Key to this issue is that the words were said by someone more than 500 years ago. The statement wasn’t one of prejudice or disrespect by the pontiff, but was an example of discussion long ago.

So, the Muslims of the world find that this description of their religion and their prophet as being violent and unpeaceful is so offensive that they now are pronouncing capital punishment sentences against the Pope. They are so insulted by characterizations that they aren’t a peaceful religion that they are Shooting Nuns, Burning Churches, and Demanding Death of the Pope

Excuse me, but isn’t that what the benighted Byzantine emperor was griping about?

It was a few months ago that in a somewhat misguided effort to illuminate the intolerance of the Islamic world, a Danish newspaper sought to publish editorial drawings (I avoid the terminology “cartoon” to avoid being recipient of a Fatwa myself) of the Prophet. The result was that around the world cars were overturned, churches were burned and an innocent priest in Turkey—a long way from Denmark—was killed. Thousands rioted to demonstrate their peacefulness.

It may be the flowery rhetoric of the Middle East that I simply don’t understand. I do understand that if you want to get along, you need to make an effort to get along. If you want to have a friend, be one. If someone doesn’t understand the alleged peacefulness of your beliefs, avoid killing them to correct their misunderstanding. Standing in demonstrations and shouting “Death to…” whomever is not going to make your case.

But, it seems overly optimistic to think that the Muslim world is going to change any time soon. What might be possible, however, is for the rest of us to acknowledge the hypocrisy. Stop apologizing. Stop pussy-footing around this jihad. Stop treating these murderous, fourteenth century thugs who seek to dismantle civilization as someone who should be isolated and protected from offense. I don’t like being threatened. I consider that insulting. I demand some apologies from the mullahs and the imams and the ayatollahs. If they want a friend, I’m ready. But to have a friend they need to consider how to be one.

1 comment:

Salil said...

Nicely put. A more tolerant approach, instead of effigy burning (which took place on Pakistani streets after the Pope's comments), fatwas and bans would do so much.
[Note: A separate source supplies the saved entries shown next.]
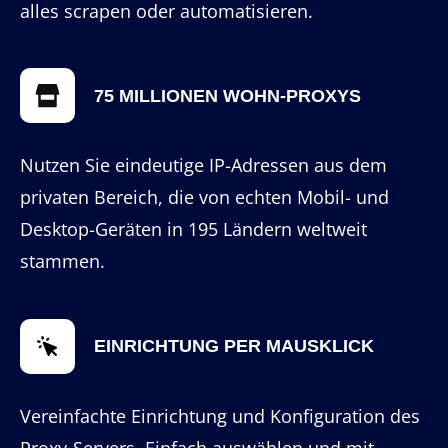
alles scrapen oder automatisieren.
75 MILLIONEN WOHN-PROXYS
Nutzen Sie eindeutige IP-Adressen aus dem
privaten Bereich, die von echten Mobil- und
Desktop-Geräten in 195 Ländern weltweit
stammen.
EINRICHTUNG PER MAUSKLICK
Vereinfachte Einrichtung und Konfiguration des
Proxy-Servers. Einfach auswählen und mit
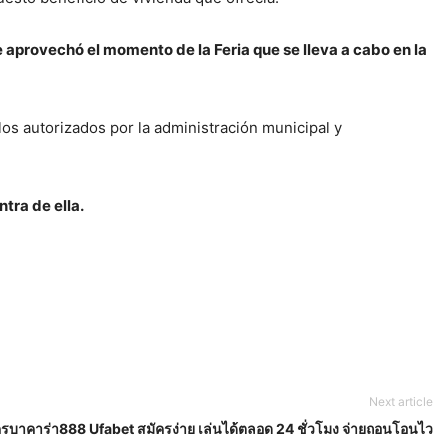
 aprovechó el momento de la Feria que se lleva a cabo en la
los autorizados por la administración municipal y
tra de ella.
Next article
ครบาคาร่า888 Ufabet สมัครง่าย เล่นได้ตลอด 24 ชั่วโมง จ่ายถอนโอนไว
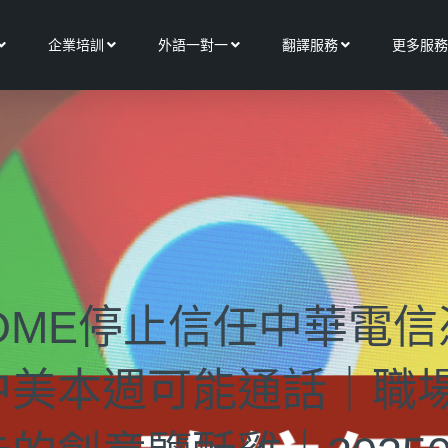
Open 關於我們
Open 企業培訓
Open 外語一對一
Open 翻譯服務
企業培訓
外語一對一
翻譯服務
更多服務
OME停止信任中華電
美本週可能通話｜職場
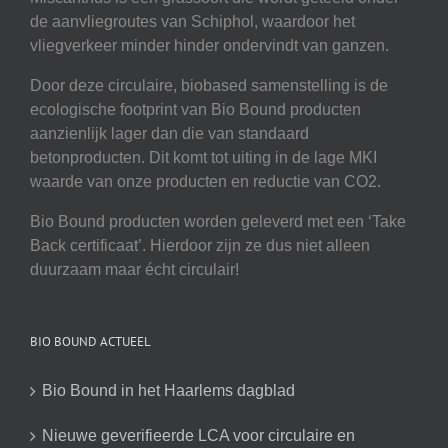
de aanvliegroutes van Schiphol, waardoor het
vliegverkeer minder hinder ondervindt van ganzen.
Door deze circulaire, biobased samenstelling is de
ecologische footprint van Bio Bound producten
aanzienlijk lager dan die van standaard
betonproducten. Dit komt tot uiting in de lage MKI
waarde van onze producten en reductie van CO2.
Bio Bound producten worden geleverd met een ‘Take
Back certificaat’. Hierdoor zijn ze dus niet alleen
duurzaam maar écht circulair!
BIO BOUND ACTUEEL
Bio Bound in het Haarlems dagblad
Nieuwe geverifieerde LCA voor circulaire en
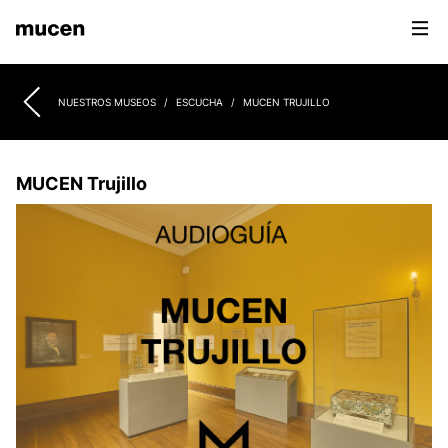
NUESTROS MUSEOS
/
ESCUCHA
/
MUCEN TRUJILLO
MUCEN Trujillo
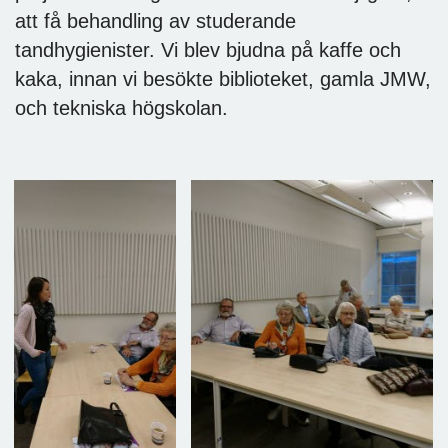
att få behandling av studerande
tandhygienister. Vi blev bjudna på kaffe och
kaka, innan vi besökte biblioteket, gamla JMW,
och tekniska högskolan.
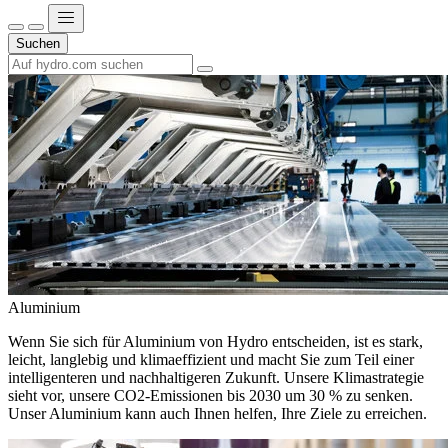
Suchen
Aluminium
Wenn Sie sich für Aluminium von Hydro entscheiden, ist es stark,
leicht, langlebig und klimaeffizient und macht Sie zum Teil einer
intelligenteren und nachhaltigeren Zukunft. Unsere Klimastrategie
sieht vor, unsere CO2-Emissionen bis 2030 um 30 % zu senken.
Unser Aluminium kann auch Ihnen helfen, Ihre Ziele zu erreichen.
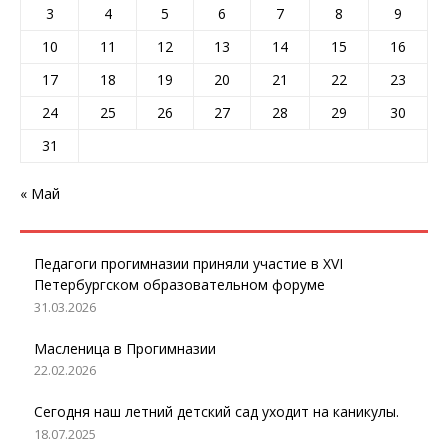
3
4
5
6
7
8
9
10
11
12
13
14
15
16
17
18
19
20
21
22
23
24
25
26
27
28
29
30
31
« Май
Педагоги прогимназии приняли участие в XVI
Петербургском образовательном форуме
31.03.2026
Масленица в Прогимназии
22.02.2026
Сегодня наш летний детский сад уходит на каникулы.
18.07.2025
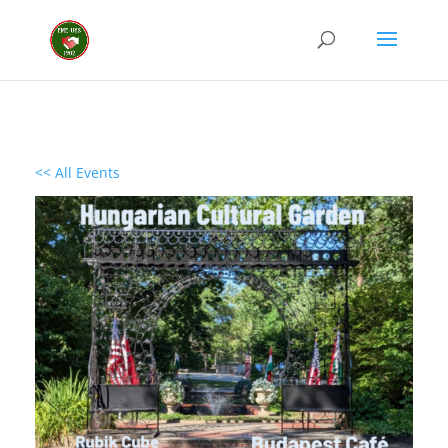
<< All Events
And of course, the entire "us versus them" mentality that seems to exist in just about every Islamic state. I spent five years living in Saudi Arabia between 1995 and 2000 (left right before things started getting bad), and even then there was a major level of distrust between expatriates and locals for the most part. Given the overbearing Islamic laws, the complete lack of tolerance and the manners in which life was generally made a hassle for non-Muslim foreigners over small things (like a six pointed star on a Christmas tree once, that religious police/muttawas insisted had to be taken down), it's not a surprise. Maybe if that sort of approach changed - particularly in nations like Pakistan and Saudi Arabia - then things would definitely improve rapidly.